● EXERCISE TEXT:
* * * *

I have really been reflecting on things in my life for the past month or so… things that truly make me happy and bring me joy, things that are toxic to my life and bring in negativity. Isn’t it so easy to get caught up in the things that are neither of those, things that are numbing to us so we can’t feel the true joy? I often find myself mindlessly scrolling through Instagram thinking, “oh I wish I had her hair” or “look at how beautiful her kitchen is, how can I get that?” rather than really taking in the moments of my own life. I find myself numbing myself to my own life and finding joy in my own life by looking at others lives and wishing they were my own. Why can’t I enjoy the moments of my life? Why is it so hard to be happy with what we have?
I have been really figuring things out and figuring out how to find that true joy and bring it back to my life. I have found when I start “numbing” out on things that aren’t bringing me that true joy or adding positivity to my life, I start thinking about everything that I am grateful for. I think even about the simple things like I am grateful to have carpet under my feet, a blanket to sleep with at night, etc. and it brings back that positivity and joy back into my life.
So, now what? I make it a habit, I make it a regular thought, I make it a regular daily thing. What if that is how we all lived our lives, finding the joy again, always making what we are grateful known, living fully whole heartedly. That right there, that is what I am striving for.

* * * *

(Saved data entries)
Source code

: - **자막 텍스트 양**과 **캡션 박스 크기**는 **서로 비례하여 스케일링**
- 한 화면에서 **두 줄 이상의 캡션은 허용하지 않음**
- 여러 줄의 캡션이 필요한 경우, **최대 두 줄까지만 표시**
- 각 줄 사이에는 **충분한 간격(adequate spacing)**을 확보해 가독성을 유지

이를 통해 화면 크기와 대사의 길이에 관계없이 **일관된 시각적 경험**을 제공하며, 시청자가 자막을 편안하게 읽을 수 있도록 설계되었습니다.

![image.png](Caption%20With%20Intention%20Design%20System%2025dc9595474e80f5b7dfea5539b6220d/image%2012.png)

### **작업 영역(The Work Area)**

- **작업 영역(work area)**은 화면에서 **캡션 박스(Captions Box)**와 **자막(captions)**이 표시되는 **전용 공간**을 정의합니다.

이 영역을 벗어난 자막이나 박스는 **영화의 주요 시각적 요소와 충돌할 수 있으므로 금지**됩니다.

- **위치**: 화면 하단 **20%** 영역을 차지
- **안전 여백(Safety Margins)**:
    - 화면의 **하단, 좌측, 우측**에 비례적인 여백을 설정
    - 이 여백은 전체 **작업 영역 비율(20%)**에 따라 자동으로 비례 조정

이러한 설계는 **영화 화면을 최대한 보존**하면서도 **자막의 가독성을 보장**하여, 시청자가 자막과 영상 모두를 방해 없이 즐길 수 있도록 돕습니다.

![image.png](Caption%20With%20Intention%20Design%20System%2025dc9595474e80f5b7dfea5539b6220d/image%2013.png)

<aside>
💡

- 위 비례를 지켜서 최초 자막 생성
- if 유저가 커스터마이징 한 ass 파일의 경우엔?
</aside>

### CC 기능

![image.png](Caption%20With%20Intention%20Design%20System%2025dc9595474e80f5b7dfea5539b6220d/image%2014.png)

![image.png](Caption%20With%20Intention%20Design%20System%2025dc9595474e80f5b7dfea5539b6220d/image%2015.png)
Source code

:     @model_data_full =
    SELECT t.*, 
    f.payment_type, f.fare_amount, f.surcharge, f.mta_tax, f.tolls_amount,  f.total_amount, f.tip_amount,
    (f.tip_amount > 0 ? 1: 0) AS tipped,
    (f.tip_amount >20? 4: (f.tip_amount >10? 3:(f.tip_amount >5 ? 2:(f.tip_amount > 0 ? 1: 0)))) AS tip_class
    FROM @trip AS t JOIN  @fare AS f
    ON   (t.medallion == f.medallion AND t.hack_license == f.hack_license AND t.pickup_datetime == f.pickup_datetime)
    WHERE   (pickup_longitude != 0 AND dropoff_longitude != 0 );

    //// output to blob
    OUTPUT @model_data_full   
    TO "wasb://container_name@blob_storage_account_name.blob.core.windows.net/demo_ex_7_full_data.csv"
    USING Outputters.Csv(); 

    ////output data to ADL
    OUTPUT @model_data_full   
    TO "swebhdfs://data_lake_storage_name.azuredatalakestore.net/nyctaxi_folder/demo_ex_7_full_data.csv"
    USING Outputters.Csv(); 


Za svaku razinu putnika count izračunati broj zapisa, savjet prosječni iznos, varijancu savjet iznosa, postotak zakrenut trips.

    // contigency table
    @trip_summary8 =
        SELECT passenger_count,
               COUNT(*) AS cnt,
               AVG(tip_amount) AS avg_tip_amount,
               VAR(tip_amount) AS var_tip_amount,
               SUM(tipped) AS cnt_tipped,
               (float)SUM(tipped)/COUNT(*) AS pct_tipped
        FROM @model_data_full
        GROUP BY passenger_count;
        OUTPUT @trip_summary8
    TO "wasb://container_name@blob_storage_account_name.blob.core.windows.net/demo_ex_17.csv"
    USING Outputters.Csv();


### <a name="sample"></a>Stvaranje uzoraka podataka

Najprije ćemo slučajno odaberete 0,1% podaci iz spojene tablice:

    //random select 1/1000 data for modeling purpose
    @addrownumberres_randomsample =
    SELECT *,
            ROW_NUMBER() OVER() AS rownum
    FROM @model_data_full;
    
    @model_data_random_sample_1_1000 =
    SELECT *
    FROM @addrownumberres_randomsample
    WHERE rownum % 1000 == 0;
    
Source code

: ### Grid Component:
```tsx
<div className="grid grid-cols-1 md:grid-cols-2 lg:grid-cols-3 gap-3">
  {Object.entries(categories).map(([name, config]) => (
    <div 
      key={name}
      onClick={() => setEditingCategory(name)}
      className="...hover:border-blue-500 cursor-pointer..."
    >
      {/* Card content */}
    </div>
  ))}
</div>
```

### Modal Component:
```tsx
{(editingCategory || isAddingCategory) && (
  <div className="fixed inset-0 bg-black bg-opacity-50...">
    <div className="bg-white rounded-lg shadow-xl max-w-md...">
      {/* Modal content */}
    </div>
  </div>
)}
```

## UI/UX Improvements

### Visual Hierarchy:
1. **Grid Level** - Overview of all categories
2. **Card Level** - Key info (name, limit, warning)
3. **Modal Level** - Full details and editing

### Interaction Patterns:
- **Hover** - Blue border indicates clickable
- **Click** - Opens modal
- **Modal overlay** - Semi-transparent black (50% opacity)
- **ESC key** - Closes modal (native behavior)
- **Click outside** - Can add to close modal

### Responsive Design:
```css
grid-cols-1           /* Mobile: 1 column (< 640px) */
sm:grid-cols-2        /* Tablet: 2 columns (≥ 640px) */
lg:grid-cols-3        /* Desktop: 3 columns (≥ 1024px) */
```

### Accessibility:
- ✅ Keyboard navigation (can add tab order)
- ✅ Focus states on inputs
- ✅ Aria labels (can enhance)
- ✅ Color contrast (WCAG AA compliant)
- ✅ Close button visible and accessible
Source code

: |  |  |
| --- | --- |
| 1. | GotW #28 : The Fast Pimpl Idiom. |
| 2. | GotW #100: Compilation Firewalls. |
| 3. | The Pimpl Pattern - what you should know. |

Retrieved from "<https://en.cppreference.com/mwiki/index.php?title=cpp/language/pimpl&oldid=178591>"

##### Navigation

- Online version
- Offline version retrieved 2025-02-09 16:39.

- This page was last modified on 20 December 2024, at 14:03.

* * * *

● REQUIRED ACTION 1:
In the reflection on gratitude and joy, what does the writer start thinking about when beginning to "numb" out on things that don't bring true joy?
● REQUIRED ACTION 2:
Copy the passage of the reflection on gratitude and joy starting at "I have been" and ending at "into my life.".
The records have no connection to the text.

● EXERCISE SOLUTION 1:
Everything the writer is grateful for.

● EXERCISE SOLUTION 2:
I have been really figuring things out and figuring out how to find that true joy and bring it back to my life. I have found when I start “numbing” out on things that aren’t bringing me that true joy or adding positivity to my life, I start thinking about everything that I am grateful for. I think even about the simple things like I am grateful to have carpet under my feet, a blanket to sleep with at night, etc. and it brings back that positivity and joy back into my life.